Fortunately, most divorcing or separating unmarried parents can acknowledge that a bad spouse or significant other may nonetheless be a competent parent. They are able to agree about their child’s care and effectively co-parent after the divorce. Typically, a court will approve almost any agreement a mother and father enter into if both feel the agreement furthers the health, happiness and well being of their child.
Because divorce and co-parenting after a romantic relationship has ended can be inherently stressful, many otherwise cooperative parents are unable to agree without the assistance of trained professionals. Many services are available to these couples. For example, all divorcing couples and parents asking the court for custody and visitation orders must complete a six hour parenting education class offered by various organizations throughout the state. Completing the class is mandatory even where the parents have a positive and successful co-parenting relationship and is a prerequisite to the court issuing a judgment dissolving a marriage. (The list of parenting education providers is on the judicial web site at www.jud.ct.gov.) In addition, the state offers mediation services to divorcing couples free of charge with trained professionals called family services officers or counselors and private mental health professionals offer services which help the couple develop a good parenting schedule and learn communication techniques, allowing them to co-parent more effectively after they are no longer a couple.

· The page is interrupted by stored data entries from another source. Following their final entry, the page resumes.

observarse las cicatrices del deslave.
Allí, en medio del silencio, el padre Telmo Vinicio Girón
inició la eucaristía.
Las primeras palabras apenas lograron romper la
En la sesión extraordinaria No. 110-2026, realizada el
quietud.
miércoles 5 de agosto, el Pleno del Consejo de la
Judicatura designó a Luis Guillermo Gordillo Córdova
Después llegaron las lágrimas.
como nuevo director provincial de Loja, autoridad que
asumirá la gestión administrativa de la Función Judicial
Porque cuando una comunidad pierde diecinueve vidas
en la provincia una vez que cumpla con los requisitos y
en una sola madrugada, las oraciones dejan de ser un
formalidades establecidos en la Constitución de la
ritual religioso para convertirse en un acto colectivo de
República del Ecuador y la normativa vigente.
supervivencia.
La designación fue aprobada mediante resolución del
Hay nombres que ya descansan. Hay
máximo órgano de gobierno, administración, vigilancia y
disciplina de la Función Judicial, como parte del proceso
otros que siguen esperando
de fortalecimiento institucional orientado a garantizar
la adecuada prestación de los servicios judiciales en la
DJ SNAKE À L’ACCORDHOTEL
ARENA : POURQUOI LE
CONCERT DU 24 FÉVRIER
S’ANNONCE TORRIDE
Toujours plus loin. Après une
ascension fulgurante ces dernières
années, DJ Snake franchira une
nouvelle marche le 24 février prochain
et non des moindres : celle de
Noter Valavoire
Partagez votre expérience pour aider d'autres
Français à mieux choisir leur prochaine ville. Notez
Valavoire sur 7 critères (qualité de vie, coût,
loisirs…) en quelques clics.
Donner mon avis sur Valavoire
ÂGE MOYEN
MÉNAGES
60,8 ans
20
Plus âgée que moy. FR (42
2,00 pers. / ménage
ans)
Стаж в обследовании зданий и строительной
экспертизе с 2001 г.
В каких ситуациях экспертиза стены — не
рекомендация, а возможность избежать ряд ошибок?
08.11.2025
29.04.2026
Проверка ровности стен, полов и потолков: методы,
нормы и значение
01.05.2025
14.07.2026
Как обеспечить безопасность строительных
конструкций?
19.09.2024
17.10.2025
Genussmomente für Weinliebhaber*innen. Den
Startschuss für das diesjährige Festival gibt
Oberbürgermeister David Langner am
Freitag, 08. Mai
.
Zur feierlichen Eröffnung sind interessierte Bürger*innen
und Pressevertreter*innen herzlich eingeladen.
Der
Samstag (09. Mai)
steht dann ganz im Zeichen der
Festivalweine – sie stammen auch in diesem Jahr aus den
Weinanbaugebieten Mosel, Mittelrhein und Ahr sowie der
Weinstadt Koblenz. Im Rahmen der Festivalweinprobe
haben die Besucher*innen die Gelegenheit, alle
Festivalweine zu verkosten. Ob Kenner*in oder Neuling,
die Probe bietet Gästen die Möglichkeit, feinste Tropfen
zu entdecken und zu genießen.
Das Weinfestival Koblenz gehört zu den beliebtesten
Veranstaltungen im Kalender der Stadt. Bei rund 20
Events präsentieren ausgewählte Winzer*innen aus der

A minority of divorcing or separating parents are unable or unwilling to resolve parenting issues and instead leave their child’s future in the hands of judges. These “contested custody” cases can last more than a year. Normally, the child’s life is one of conflict and sorrow throughout the process and sometimes, he becomes irreparably harmed.
The typical fully contested custody case, which frequently costs from $30,000 - $100,000, will involve:
- An attorney to represent the child or a guardian ad litem to reflect the child’s best interests.
- An intrusive custody study resulting in a recommendation to a judge at trial about what parenting orders are in the child’s best interests.
- A trial, after which a judge decides the child’s fate. Most contested custody cases are not tried in the local judicial district superior courthouse. Instead, they are handled by a special statewide custody court in Middletown called the “Regional Family Trial Docket”.
A fully contested custody case, whatever the outcome, more often than not devastates an already fragile family, especially the child.
Confronting and addressing custody and parenting issues can bring out the best or the worst in each parent. I urge parents to find the strength to be their best during these difficult times. Every child deserves this from the two most important people in the world to him his mom and dad.